監督のドゥニ・デルクールも、インタビューで「事件の解決だけを目的にするのではなく、様々な人物のストーリーまで盛り込んだ緊張感溢れる映画を作りたかった」と語っています。事件の結末だけでなく、ジノとアリスの関係性にも注目してほしい作品です。
短い作品ながらオルガ・キュリレンコの魅力もたっぷり
オール韓国ロケの本作で、唯一韓国以外のキャストであり、ヒロインを演じたオルガ・キュリレンコ。ウクライナ出身の俳優であり、2001年にフランスの市民権を獲得しています。本作では完全アウェイという設定ですが、あるトラウマによって、祖国から離れた韓国に滞在しているような影も見せていました。
88分というコンパクトな本作ですが、それでもオルガ・キュリレンコの魅力はたっぷり感じられます。トラウマを抱えながらも、逃げずに事件の真相を追及する姿は勇ましく、文化や習慣の違うジノたちを理解しようする優しい一面も見せていました。
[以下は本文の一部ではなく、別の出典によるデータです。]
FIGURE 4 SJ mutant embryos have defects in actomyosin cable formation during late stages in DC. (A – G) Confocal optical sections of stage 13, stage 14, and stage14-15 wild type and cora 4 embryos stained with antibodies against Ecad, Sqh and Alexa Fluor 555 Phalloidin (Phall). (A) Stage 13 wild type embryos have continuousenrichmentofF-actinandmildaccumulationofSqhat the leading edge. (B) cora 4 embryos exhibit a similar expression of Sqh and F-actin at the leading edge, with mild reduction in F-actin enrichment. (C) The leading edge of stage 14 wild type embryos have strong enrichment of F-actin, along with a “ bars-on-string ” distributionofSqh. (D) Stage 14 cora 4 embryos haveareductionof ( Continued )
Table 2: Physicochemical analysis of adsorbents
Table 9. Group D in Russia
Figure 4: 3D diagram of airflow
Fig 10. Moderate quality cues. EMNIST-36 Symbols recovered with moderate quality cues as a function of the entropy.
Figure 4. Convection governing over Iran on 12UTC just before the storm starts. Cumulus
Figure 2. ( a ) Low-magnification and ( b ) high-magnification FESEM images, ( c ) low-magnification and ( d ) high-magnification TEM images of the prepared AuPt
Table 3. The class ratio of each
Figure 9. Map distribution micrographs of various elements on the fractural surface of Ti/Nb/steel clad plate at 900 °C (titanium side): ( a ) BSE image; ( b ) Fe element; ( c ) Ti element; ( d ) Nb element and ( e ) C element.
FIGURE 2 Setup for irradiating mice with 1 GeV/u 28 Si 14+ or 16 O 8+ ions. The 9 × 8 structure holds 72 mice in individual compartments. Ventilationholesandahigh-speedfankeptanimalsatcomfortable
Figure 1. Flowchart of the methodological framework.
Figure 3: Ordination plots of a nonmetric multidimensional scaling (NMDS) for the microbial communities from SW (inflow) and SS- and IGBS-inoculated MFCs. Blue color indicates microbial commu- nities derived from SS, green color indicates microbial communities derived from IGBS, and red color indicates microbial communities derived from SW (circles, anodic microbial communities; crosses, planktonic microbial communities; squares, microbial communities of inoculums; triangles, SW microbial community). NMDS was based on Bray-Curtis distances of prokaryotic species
オルガ・キュリレンコ自身も、本作のシナリオを読んで「絶対に演じたい」と熱意を見せており、作中で登場する手術シーンもスタントなしで演じています。
思っている以上にガッツリ活躍しているので、キュリレンコファンの方はマストで見た方がよい作品です!
細かな”フランス的演出”が効いている!
本作で捜査が動き出すきっかけとなるのが、アリスが実践した特殊な指紋の検出方法です。その手法はかなり独特で、成功させるには、ジノのように医療の専門家でなくても立ち会う必要があります。ビジュアル的にも「おおっ…」となる感じなので、自分がその手法に立ち会っていたら、全身がこわばってしまうかもしれません…。あの手法は実在するのか、ちょっと気になります。
個性的な演出はほかにもあり、ジノが姪っ子にマジックを披露するために練習しているシーンが何度か登場します。アリスと距離を縮めるために披露したり、同僚に見せたりするシーンもあるなかで、ついには捜査のために乗り込んだ現場でさえ、マジックを披露するというハマりっぷり…(笑)
…なんて書くと、ちょっと間が抜けたように見えますが、現場でのマジック披露はぜひ注目してほしいシーンのひとつ。犯人との静かな攻防戦を描くうえで、非常に見ごたえがありました。あのような演出が成せるのも、韓仏合作だからこそ。ベースは韓国映画ならではのダークさに、随所でフランス特有のユーモアやムーディーな感じが活きている、面白い化学反応が見られる作品でした。
『バニシング:未解決事件』あらすじ・感想まとめ
・オルガ・キュリレンコが熱望した役をぜひチェックしてほしい!
・手品は時に敵を制圧する
以上、ここまで『バニシング:未解決事件』をレビューしてきました。
本作のように、作風がイメージづけられている国同士がタッグを組むことで、面白い化学反応が起きることが分かりました!
今作をきっかけに、もっといろんな国同士でお互いの強みを掛け合わせた、新たなジャンル映画が誕生していくといいですね!